Iran marked Journalists’ Day on Tuesday against the backdrop of several prominent reporters who remain behind bars.
August 8 is a day set aside in Iran to remember a state media reporter and eight Iranian diplomats who were killed in Afghanistan in 1988.
As media in Iran marked the day, journalists Niloufar Hamedi and Elaheh Mohammadi remained in prison.
Hamedi and Mohammadi were detained last September for their coverage of the death and funeral of Mahsa Amini, a 22-year-old Iranian Kurdish woman whom Tehran police arrested that month for allegedly not following Iran’s strict Islamic dress code.
Amini’s death in police custody triggered months of nationwide protests.
Iranian officials said the two journalists had been indicted on charges of collaborating with the United States, acting against national security, and creating “propaganda against the system.”
A U.S. Department of State spokesman has rejected allegations the journalists had been collaborating with the United States.
On Tuesday, the Ham-Mihan newspaper paid tribute to Journalists’ Day by featuring Mohammad and Hamedi on its front page.
In an article titled “Journalists: Lonelier Than Ever,” the paper said, “Journalism these days has gotten riskier, like a daring adventure. The tough side of journalism is rooted in how our society is currently. Nothing seems to be in the right place, and wherever you look, problems pop up like crazy. People are unhappy about everything. But when we write about their pain, we must be super careful with every word, lest our communication create an issue.”
Akbar Montajabi, a journalist and the chief editor of Sazandegi newspaper, penned an article titled “A Challenging Year.” In it, he stated, “Journalists are not adversaries.”
The Khabar Online website also featured an article by Jalal Khoshchehreh, where he said, “Media’s current landscape is tough to navigate, leaving managers in a tight spot: should they stand up for the profession and its obligations or shield their team members who are facing unexpected challenges in the line of duty.”
Media rights organizations report that since September 2022, at least 95 journalists have been taken into custody in Iran, with at least 24 of them being women.

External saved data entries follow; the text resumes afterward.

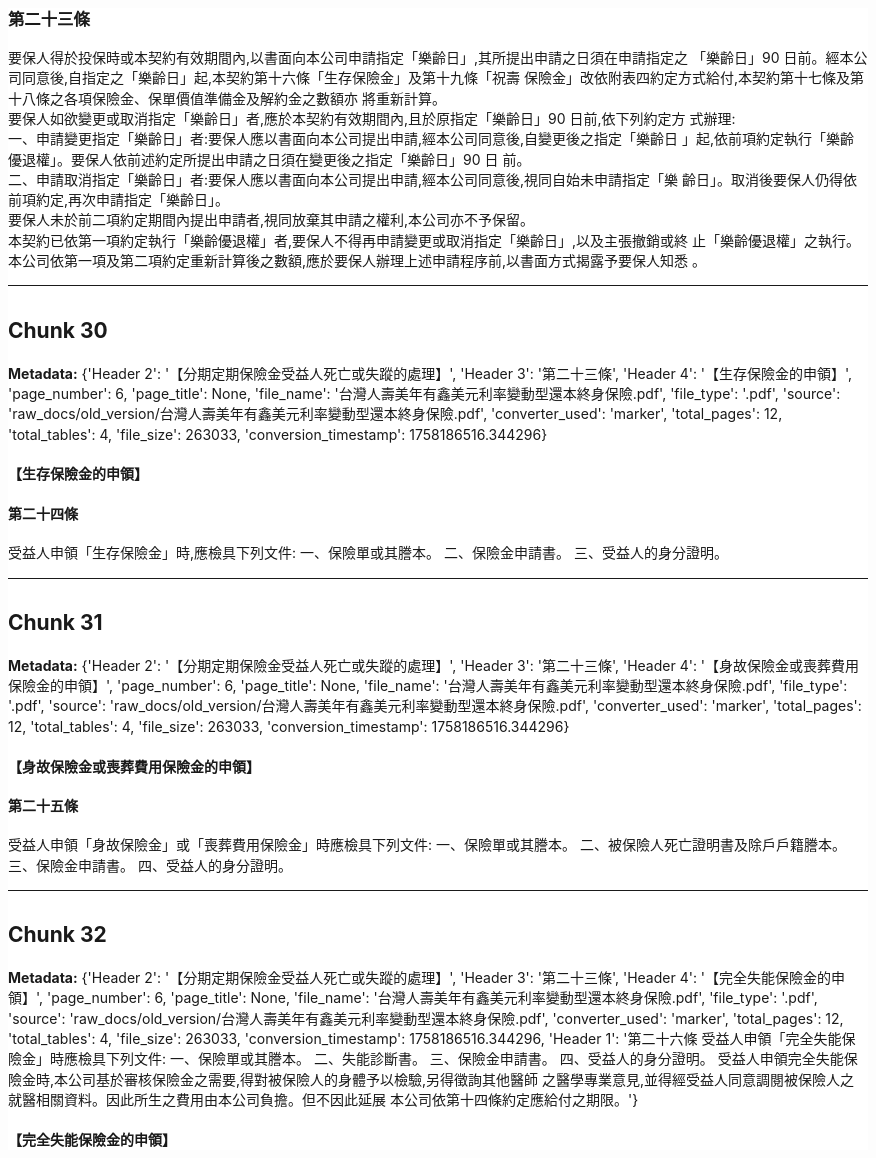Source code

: ### 第二十三條  
要保人得於投保時或本契約有效期間內,以書面向本公司申請指定「樂齡日」,其所提出申請之日須在申請指定之 「樂齡日」90 日前。經本公司同意後,自指定之「樂齡日」起,本契約第十六條「生存保險金」及第十九條「祝壽 保險金」改依附表四約定方式給付,本契約第十七條及第十八條之各項保險金、保單價值準備金及解約金之數額亦 將重新計算。  
要保人如欲變更或取消指定「樂齡日」者,應於本契約有效期間內,且於原指定「樂齡日」90 日前,依下列約定方 式辦理:  
一、申請變更指定「樂齡日」者:要保人應以書面向本公司提出申請,經本公司同意後,自變更後之指定「樂齡日 」起,依前項約定執行「樂齡優退權」。要保人依前述約定所提出申請之日須在變更後之指定「樂齡日」90 日 前。  
二、申請取消指定「樂齡日」者:要保人應以書面向本公司提出申請,經本公司同意後,視同自始未申請指定「樂 齡日」。取消後要保人仍得依前項約定,再次申請指定「樂齡日」。  
要保人未於前二項約定期間內提出申請者,視同放棄其申請之權利,本公司亦不予保留。  
本契約已依第一項約定執行「樂齡優退權」者,要保人不得再申請變更或取消指定「樂齡日」,以及主張撤銷或終 止「樂齡優退權」之執行。  
本公司依第一項及第二項約定重新計算後之數額,應於要保人辦理上述申請程序前,以書面方式揭露予要保人知悉 。

---

## Chunk 30

**Metadata:** {'Header 2': '【分期定期保險金受益人死亡或失蹤的處理】', 'Header 3': '第二十三條', 'Header 4': '【生存保險金的申領】', 'page_number': 6, 'page_title': None, 'file_name': '台灣人壽美年有鑫美元利率變動型還本終身保險.pdf', 'file_type': '.pdf', 'source': 'raw_docs/old_version/台灣人壽美年有鑫美元利率變動型還本終身保險.pdf', 'converter_used': 'marker', 'total_pages': 12, 'total_tables': 4, 'file_size': 263033, 'conversion_timestamp': 1758186516.344296}

#### 【生存保險金的申領】

#### 第二十四條  
受益人申領「生存保險金」時,應檢具下列文件: 一、保險單或其謄本。 二、保險金申請書。 三、受益人的身分證明。

---

## Chunk 31

**Metadata:** {'Header 2': '【分期定期保險金受益人死亡或失蹤的處理】', 'Header 3': '第二十三條', 'Header 4': '【身故保險金或喪葬費用保險金的申領】', 'page_number': 6, 'page_title': None, 'file_name': '台灣人壽美年有鑫美元利率變動型還本終身保險.pdf', 'file_type': '.pdf', 'source': 'raw_docs/old_version/台灣人壽美年有鑫美元利率變動型還本終身保險.pdf', 'converter_used': 'marker', 'total_pages': 12, 'total_tables': 4, 'file_size': 263033, 'conversion_timestamp': 1758186516.344296}

#### 【身故保險金或喪葬費用保險金的申領】

#### 第二十五條  
受益人申領「身故保險金」或「喪葬費用保險金」時應檢具下列文件: 一、保險單或其謄本。 二、被保險人死亡證明書及除戶戶籍謄本。 三、保險金申請書。 四、受益人的身分證明。

---

## Chunk 32

**Metadata:** {'Header 2': '【分期定期保險金受益人死亡或失蹤的處理】', 'Header 3': '第二十三條', 'Header 4': '【完全失能保險金的申領】', 'page_number': 6, 'page_title': None, 'file_name': '台灣人壽美年有鑫美元利率變動型還本終身保險.pdf', 'file_type': '.pdf', 'source': 'raw_docs/old_version/台灣人壽美年有鑫美元利率變動型還本終身保險.pdf', 'converter_used': 'marker', 'total_pages': 12, 'total_tables': 4, 'file_size': 263033, 'conversion_timestamp': 1758186516.344296, 'Header 1': '第二十六條 受益人申領「完全失能保險金」時應檢具下列文件: 一、保險單或其謄本。 二、失能診斷書。 三、保險金申請書。 四、受益人的身分證明。 受益人申領完全失能保險金時,本公司基於審核保險金之需要,得對被保險人的身體予以檢驗,另得徵詢其他醫師 之醫學專業意見,並得經受益人同意調閱被保險人之就醫相關資料。因此所生之費用由本公司負擔。但不因此延展 本公司依第十四條約定應給付之期限。'}

#### 【完全失能保險金的申領】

Consequently, Iran has currently assumed the unenviable distinction of being the global leader in imprisoning both journalists and female journalists.
According to the World Press Freedom Index 2023 issued by Reporters Without Borders on May 3 to coincide with World Press Freedom Day, Iran is considered one of the world’s worst countries for press freedom. It has been ranked 177th out of 180 nations in worldwide assessments of press freedoms, followed by Vietnam, China and North Korea.